Directions for this task — Could you copy the data that follows exactly as written, but drop the pictures?

Data block —
== Segment start ==

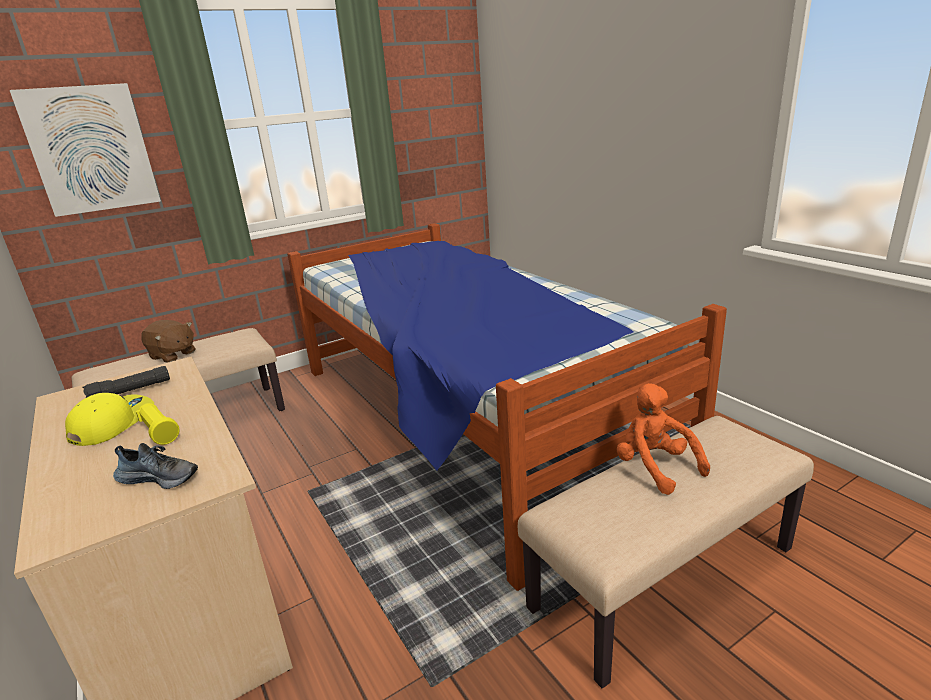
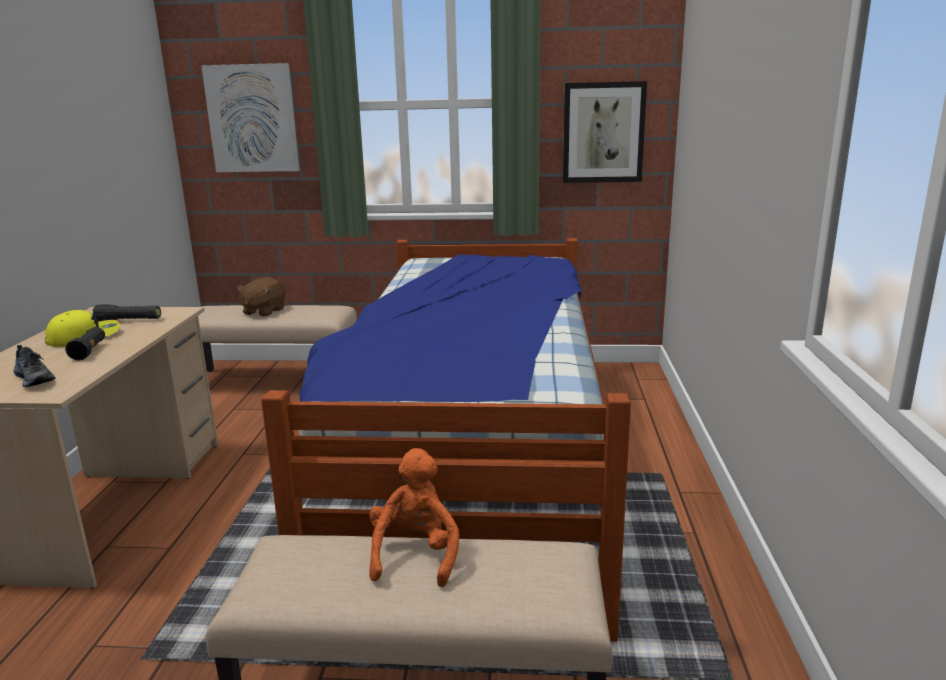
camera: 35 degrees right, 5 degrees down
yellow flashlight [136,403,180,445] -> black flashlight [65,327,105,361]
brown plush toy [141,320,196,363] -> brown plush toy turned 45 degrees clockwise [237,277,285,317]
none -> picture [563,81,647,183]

== Segment end ==

Task solution —
camera: 35 degrees right, 5 degrees down
yellow flashlight [136,403,180,445] -> black flashlight [65,327,105,361]
brown plush toy [141,320,196,363] -> brown plush toy turned 45 degrees clockwise [237,277,285,317]
none -> picture [563,81,647,183]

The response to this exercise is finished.